Para a consultora do Instituto
Patrícia Galvão, Fernanda Matsuda, apesar de morosa, a expansão da rede tem
ocorrido. No entanto, ainda é preciso efetivá-la. “O sistema de justiça, por
exemplo, é refratário em relação à Lei Maria da Penha. Nós observamos que os
tribunais do Júri, por exemplo, não a aplicam”, pontua.
Para Fernanda, a resistência tem
a ver com desconhecimento e também com o machismo dos operadores do direito. “O
sistema de justiça é um reflexo da sociedade e dá respostas machistas. Nós
observamos que, por exemplo, a vida pregressa das mulheres vítimas é
questionada, em um discurso muito moralizante. Então se ela não se enquadra nos
estereótipos de boa mãe, boa filha, boa esposa. A vítima pode ser tratada como
se tivesse contribuído para o próprio crime cometido contra ela”, afirma.

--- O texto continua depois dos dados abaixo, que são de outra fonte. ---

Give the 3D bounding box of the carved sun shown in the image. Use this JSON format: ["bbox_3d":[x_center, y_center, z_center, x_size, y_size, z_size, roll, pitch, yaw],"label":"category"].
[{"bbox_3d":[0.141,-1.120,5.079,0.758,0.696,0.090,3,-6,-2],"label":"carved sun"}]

Em função disso, a bacharel em
direito considera muito importante a aprovação, ontem (3), do Projeto de Lei
8305/2014, que tipifica os crimes de feminicídio, classificando-os como
hediondos. “É muito importante, porque passa uma mensagem muito clara para a
sociedade e para os operadores de direito de que esse é um problema que existe
e é muito grave”, pontua.
O texto aprovado vem sendo
discutido há muitos anos e é um desdobramento das articulações dos movimentos
de mulheres para garantir mais instrumentos legais de proteção, iniciado com a
Lei Maria da Penha, e ganhou novo fôlego depois das declarações consideradas
machistas e de apologia ao estupro do deputado federal Jair Bolsonaro (PP-RJ)
contra a deputada Maria do Rosário (PT-RS).

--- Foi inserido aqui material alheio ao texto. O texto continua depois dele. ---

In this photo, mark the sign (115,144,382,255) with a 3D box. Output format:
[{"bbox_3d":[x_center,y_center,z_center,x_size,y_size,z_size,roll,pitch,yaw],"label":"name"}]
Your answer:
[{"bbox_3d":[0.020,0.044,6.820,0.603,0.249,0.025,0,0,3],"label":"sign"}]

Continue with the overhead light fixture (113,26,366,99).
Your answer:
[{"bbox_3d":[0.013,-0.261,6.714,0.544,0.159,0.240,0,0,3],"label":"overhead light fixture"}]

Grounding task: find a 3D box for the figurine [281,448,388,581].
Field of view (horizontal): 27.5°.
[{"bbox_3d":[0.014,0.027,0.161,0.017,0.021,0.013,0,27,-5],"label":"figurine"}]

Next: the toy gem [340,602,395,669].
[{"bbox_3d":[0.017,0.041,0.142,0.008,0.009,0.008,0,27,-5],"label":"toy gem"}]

A lei caracteriza o feminicídio
como crime motivado por menosprezo ou discriminação contra as mulheres e em
situações domésticas e familiares. A pena para quem cometer esse tipo de delito
pode variar de 12 a 30 anos e pode aumentar caso seja cometido contra menores
de 14 anos ou maiores de 60, contra gestantes e na presença de filhos ou pais
da vítima.
“O objetivo não era aumentar a
pena. Mas deixar claro na lei que aquele caso não é um caso pontual, motivado
por abuso de álcool ou drogas, mas um problema social de desigualdade de
gênero. É uma mensagem muito forte”, explica Fernanda. A lei ainda precisa ser
sancionada pela presidenta Dilma Rousseff.